No great changes were made to the church during the next hundred years, but buildings gradually decay, so that in 1862, a general restoration was again necessary to meet changed needs. New ceilings were fitted and the pine pews and tiled floors we see today were also fitted. The low arches leading from the aisles into the chapels were raised at this time and the widow of H. Le Neve, Esq. R.N. presented the clock in the church tower. A few years later, the Howbury chapel was extended south for use as an organ chamber to conveniently house an organ which had been bought from King’s College, London.
The tower has a ring of eight bells that were cast by Mears and Stainbank at Whitechapel in 1876. In 1862, a clock was fitted in the tower. In 1868, the church was gifted a fine processional cross of engraved brass, which is still used today. A new altar was given by Mrs Pim, whose husband also founded some of the almshouses in Iron Mill Lane.
The small round-headed window on the south side of the church containing the figure of St.Paulinus was re-opened towards the end of the 19th century in memory of the late Edward Horner of May Place. Fortunately, it escaped destruction in the war. A considerable amount of damage was done to the building during the 1939-45 war. Nearly all the windows having been shattered, six of them have been replaced by designs by Mr Hugh Easton. The first of these, depicting St.Margaret of Antioch slaying a dragon, was in memory of three W.V.S. workers killed in a V1 attack in July 1944. The others, in memory of past worshippers, show the Virgin and Child, The Annunciation, the Transfiguration, the Appearance of Our Lord after His Resurrection to Mary of Magdala, and, in the east window, the Four Archangels. The Royal Marine Memorial window was dedicated to the memory of Keith Phillips, killed in action in the Falklands Islands in 1982.

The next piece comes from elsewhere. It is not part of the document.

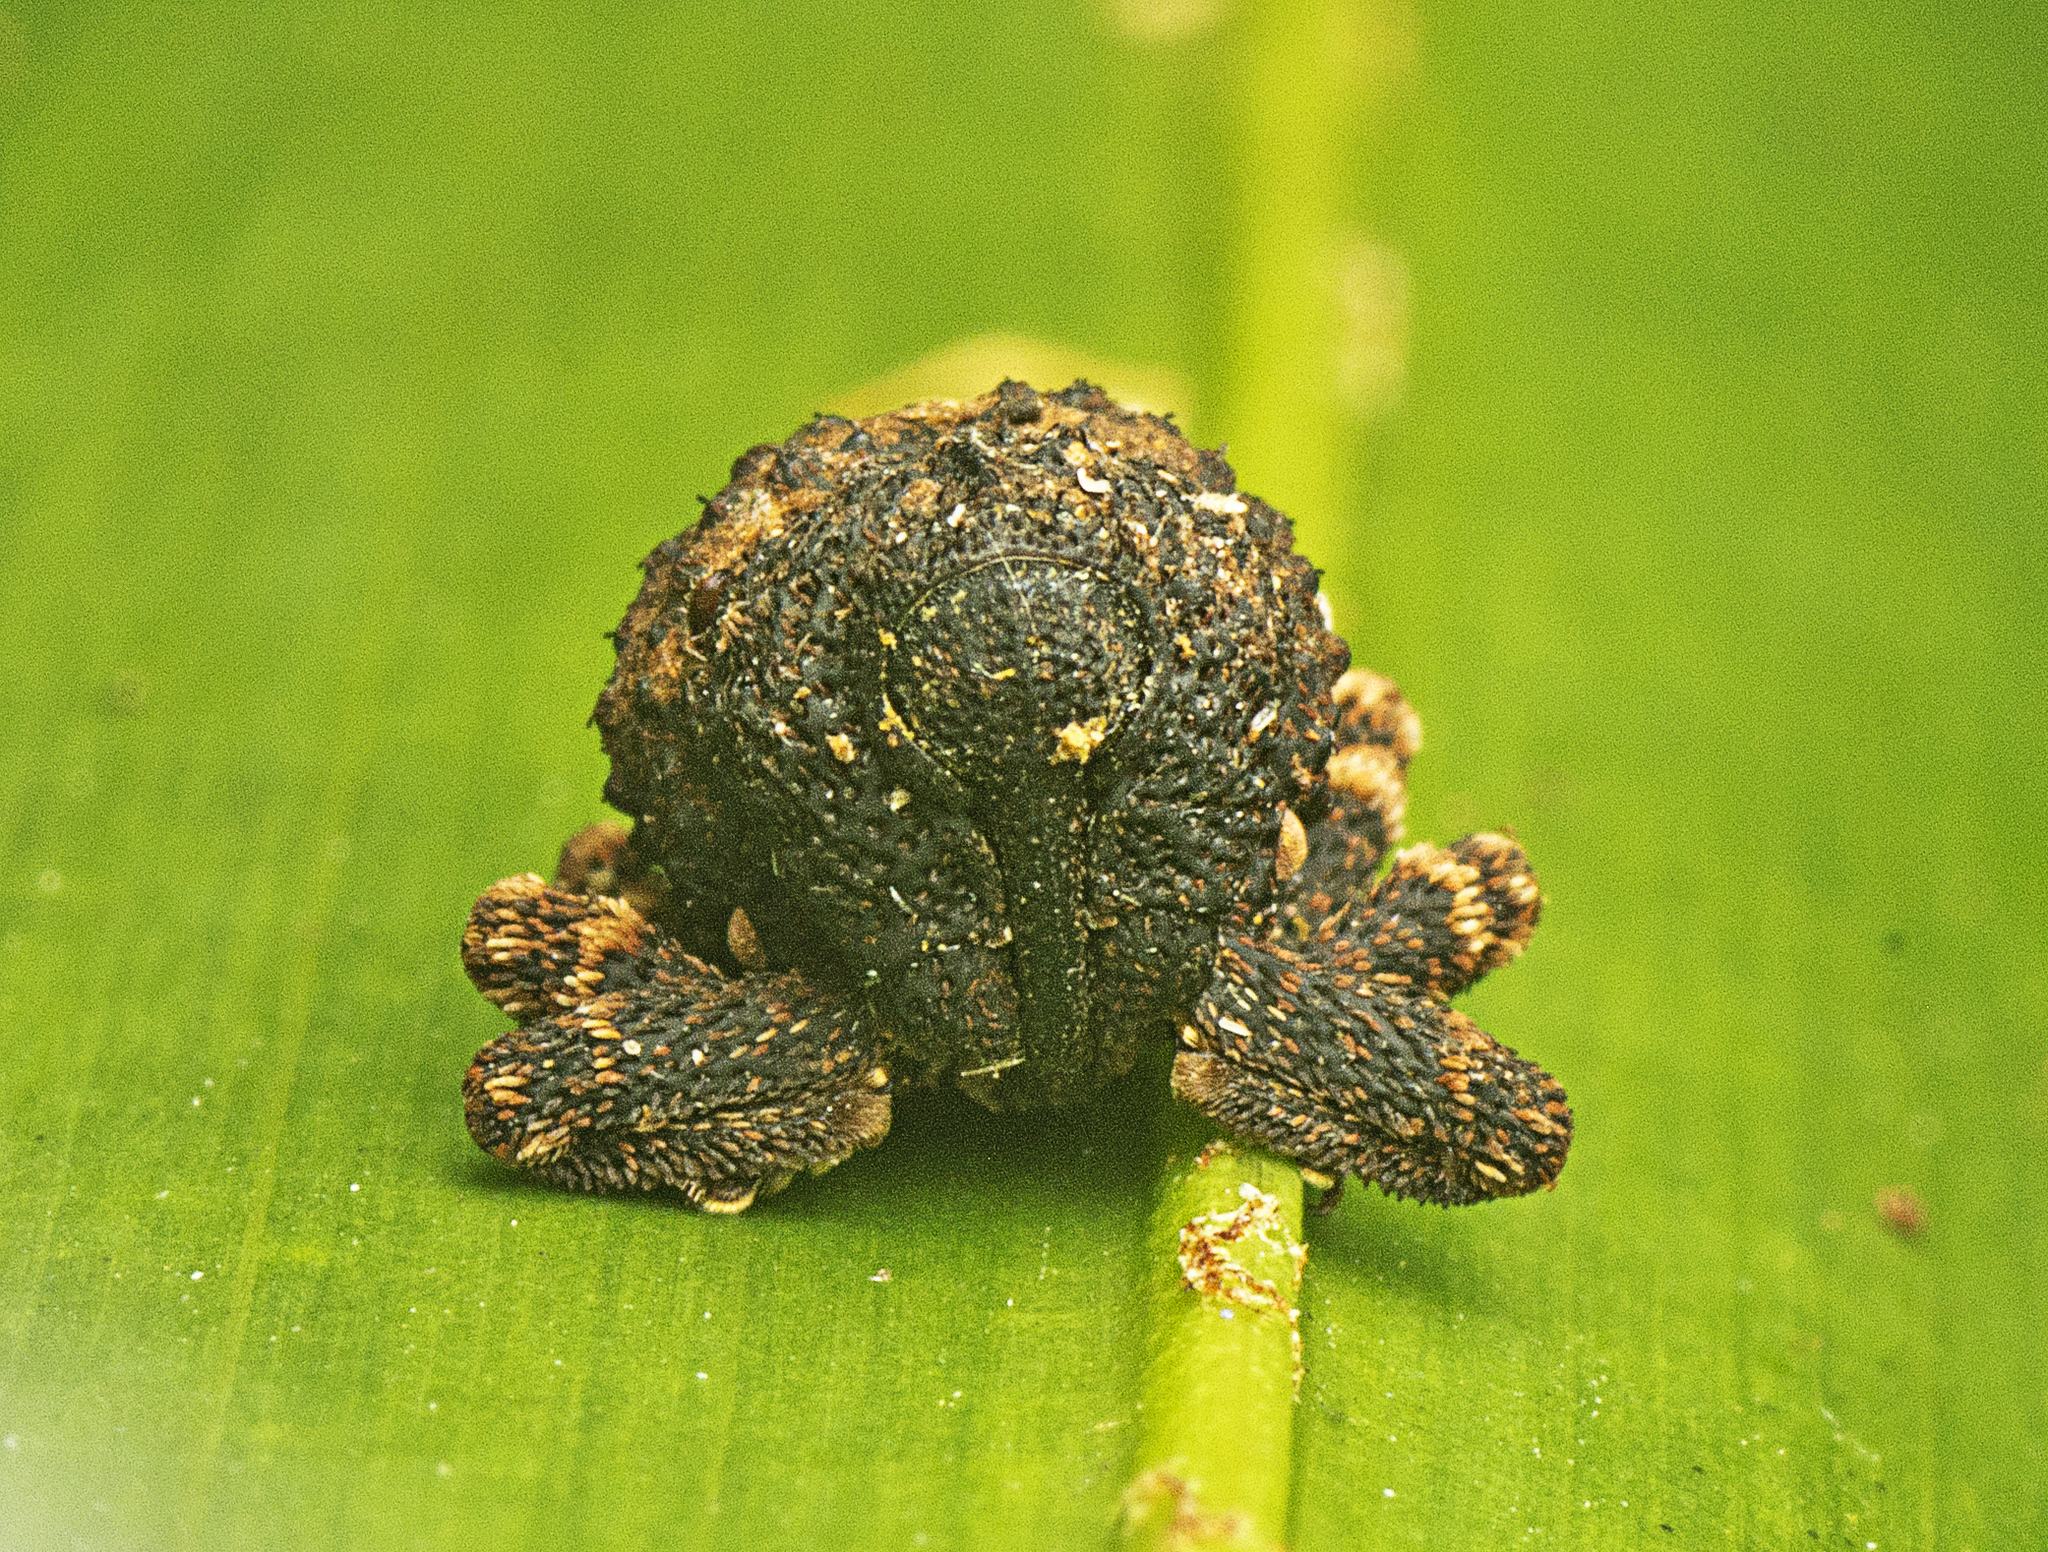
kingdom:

In the 1960s, vestries for the clergy and choir were built onto the existing vestry. They were called the ‘All Saints vestries’. In 1976 the organ that resided in the All Saints’ Chapel was broken up and a new one purchased from St.Mary’s German Lutheran Church in King’s Cross, and erected in its present position. In 1996 changes were made in the chancel to meet the changing needs of church services. The altar was moved from under the east window, to be nearer the congregation, and the triptych now stands in its place. Some of the oak choir stalls were moved to the Lady Chapel and some to the west end of the church. In 2002 a new extension to the vestries was opened, which included toilets and a kitchen area. This was partly financed with monies from a legacy of Mrs Elizabeth Kenworthy.
The high altar was designed by James Brooks and painted by Nathaniel Westlake. On the south side of the Sanctuary are the remains of the sedilia, a seat for the priest during services and in the corner a piscine, a shallow basin used by the priest during services, dating from the 14th century. Other items of interest include a board recording charitable gifts to the parish, a memorial to Henry Tucker 1851 (remarkable as a pastiche of late 17th century tablet), a Tablet to Grace Say, who founded almshouses in Dartford, the lectern given by Mrs Stoneham and two Jacobean style carved chairs.